After Bohn’s discovery, a number of people, including a team that includes Manglik, started looking for a drug that could connect to the mu-opioid receptor in a way that avoids the negative effects of beta-arrestin.
Shoichet and his colleagues took advantage of computer modeling to test more than 3 million known chemicals against the structure of human cell receptors that are activated by morphine.
So unlike opiates, the new medicine might not trigger a surge in dopamine, a brain chemical involved in emotions like addiction, pleasure and pain, said Brian Shoichet, senior author of a paper on the new drug published on Wednesday in Nature.
Most such efforts have tried to tweak the drug’s chemical structure to get rid of the side-effects.
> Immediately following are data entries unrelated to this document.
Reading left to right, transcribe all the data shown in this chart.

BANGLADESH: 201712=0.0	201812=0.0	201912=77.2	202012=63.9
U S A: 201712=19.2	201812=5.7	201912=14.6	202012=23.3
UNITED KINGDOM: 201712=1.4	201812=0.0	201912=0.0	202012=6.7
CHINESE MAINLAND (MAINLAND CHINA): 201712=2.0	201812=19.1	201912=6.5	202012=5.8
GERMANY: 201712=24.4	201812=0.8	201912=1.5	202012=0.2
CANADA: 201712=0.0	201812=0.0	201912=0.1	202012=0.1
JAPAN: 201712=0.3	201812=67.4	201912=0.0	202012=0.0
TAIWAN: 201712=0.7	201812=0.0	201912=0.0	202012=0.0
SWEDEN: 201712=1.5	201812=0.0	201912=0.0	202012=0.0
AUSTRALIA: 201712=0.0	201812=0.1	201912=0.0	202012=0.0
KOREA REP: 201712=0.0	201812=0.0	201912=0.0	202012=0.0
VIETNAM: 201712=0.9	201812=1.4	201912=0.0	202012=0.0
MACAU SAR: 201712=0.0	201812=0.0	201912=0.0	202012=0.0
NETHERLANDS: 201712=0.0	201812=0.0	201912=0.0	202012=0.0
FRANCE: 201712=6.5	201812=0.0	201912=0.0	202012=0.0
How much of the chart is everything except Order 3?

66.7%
A collaborative team of researchers have identified a new compound which appears to have similar painkilling properties as morphine but without its potentially lethal side effects – notably, the suppression of the respiratory system.
In the tests with mice, the higher the dose of PZM21, the more pain relief they felt.
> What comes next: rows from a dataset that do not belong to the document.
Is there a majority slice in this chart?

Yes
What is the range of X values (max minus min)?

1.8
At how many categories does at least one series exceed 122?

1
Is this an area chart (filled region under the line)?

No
“If you give a mouse a drug that activates its reward pathways like cocaine, amphetamine or morphine, the mice just run around more”.
Using computer modelling, Manglik, in collaboration with other scientists across the various institutions, screened 2,500 compounds in a “virtual medicinal-compound cabinet” to see which compounds could bind to the μ-opioid receptor. Given a choice between two chambers, one paired to an injection of a solution containing PZM21 and the other to an otherwise identical solution that lacked PZM21, the mice showed no preference for either chamber. Like morphine and other opioids, PZM21 caused mice to slow their breathing to dangerously low levels. It would be eerily convenient if only the negative effects of opiates are tied to this one protein. “The real experiment for a lot of these things is going to have to happen in humans”, he said, adding that addiction is “really a human disease”.
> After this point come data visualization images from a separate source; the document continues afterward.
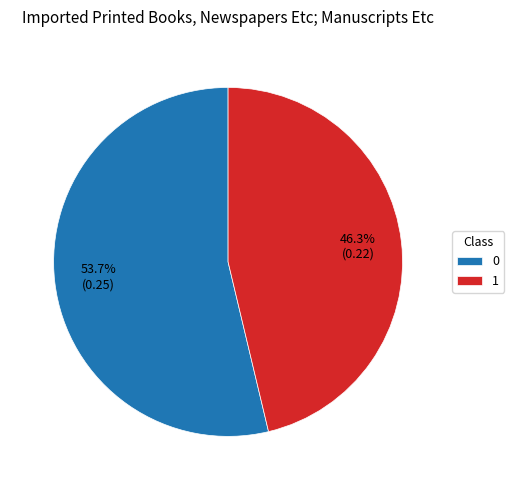

Rank the categories by value from highest to lowest.

0, 1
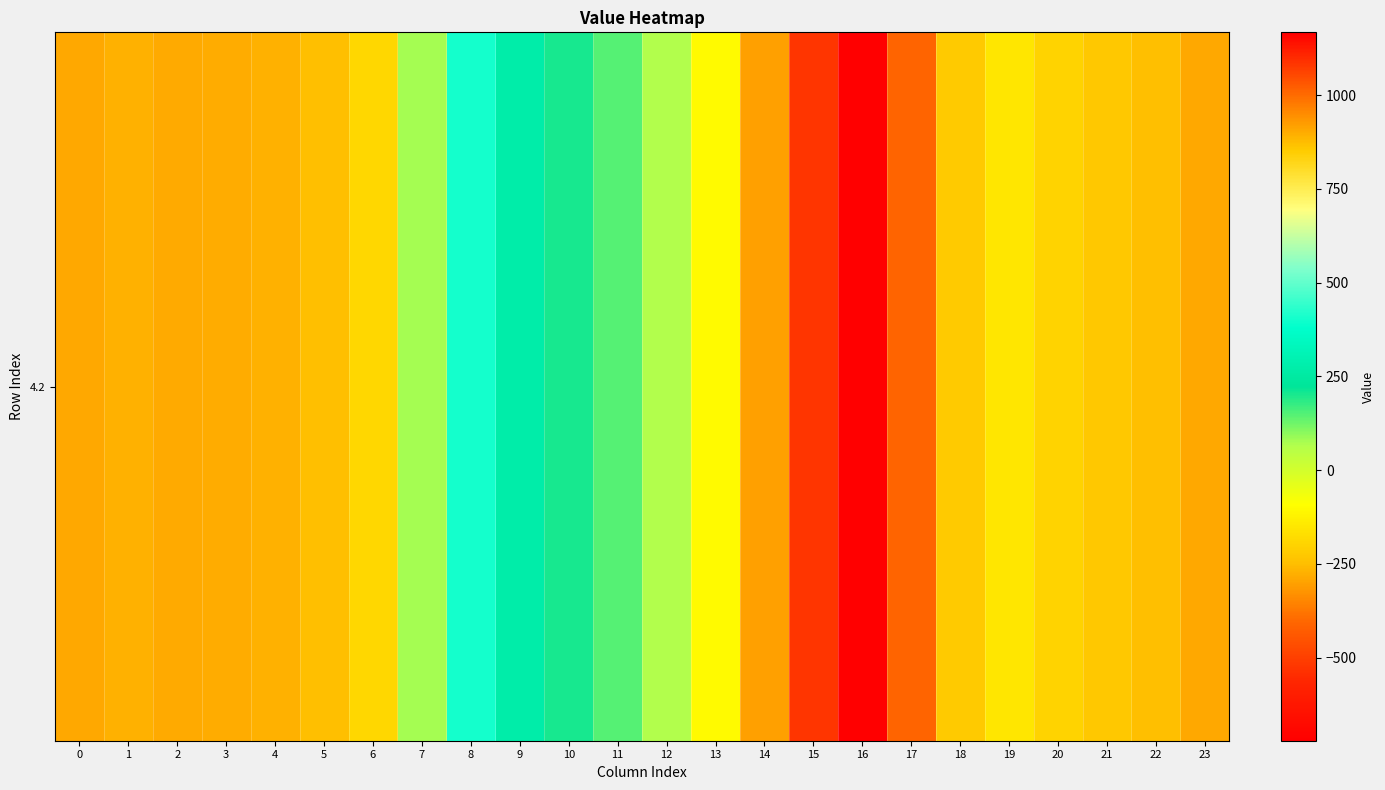

Count the number of categories in the chart.

24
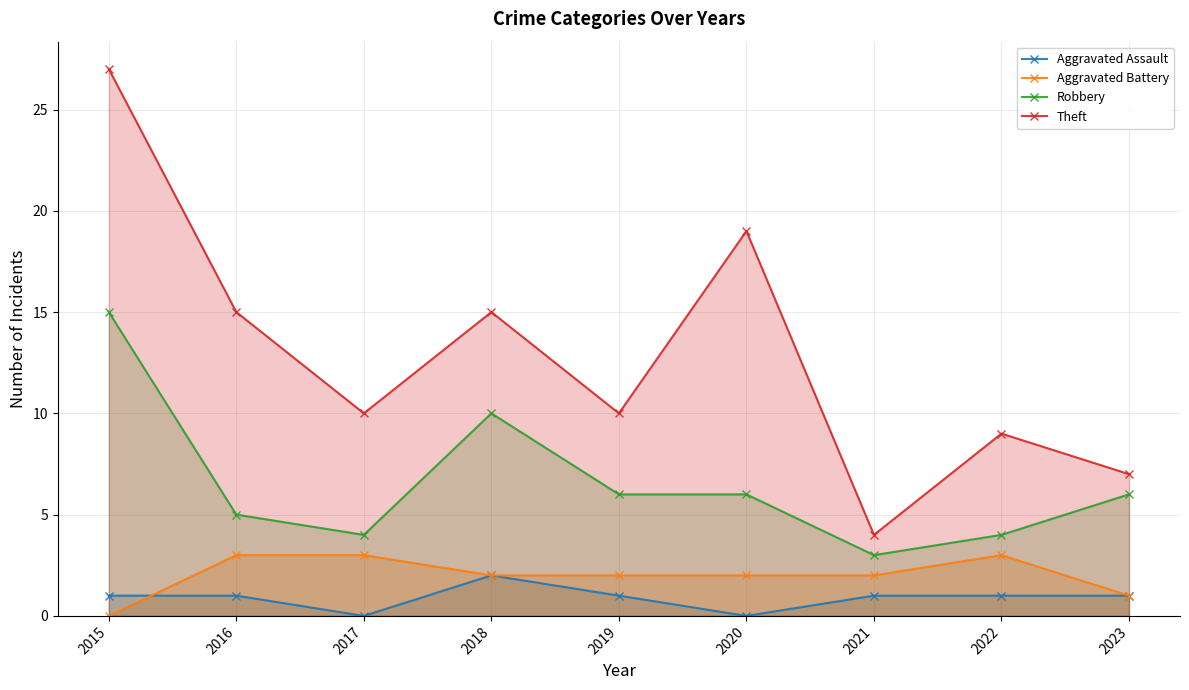

Is the value of Aggravated Battery at 2016 greater than the value of Robbery at 2015?

No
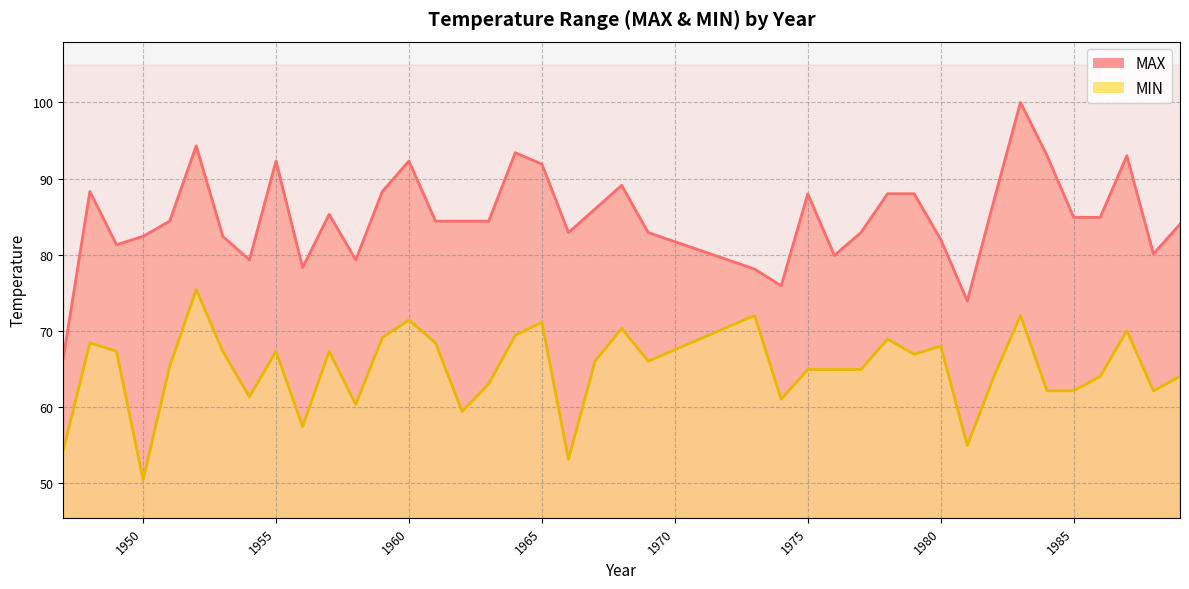

True or false: MAX and MIN intersect in this chart.

False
“I think this was really a tour de force”, says Gavril Pasternak, a researcher at the Memorial Sloan Kettering Cancer Center who’s also trying to develop new opioids but was not involved in this study. “These are great promise for opiates over the course of the next five to 10 years”. Both results distinguished the new compound from other painkillers and from Oliceridine, a comparable molecule developed by Trevena, Inc. that’s in clinical trials, Manglik said.
Advertisement
A drug with these characteristics would come as good news to physicians, patients and public-health authorities deeply concerned about a growing epidemic of addictive-painkiller abuse. “We have some really gorgeous compounds, and I think opiates are a awful epidemic”.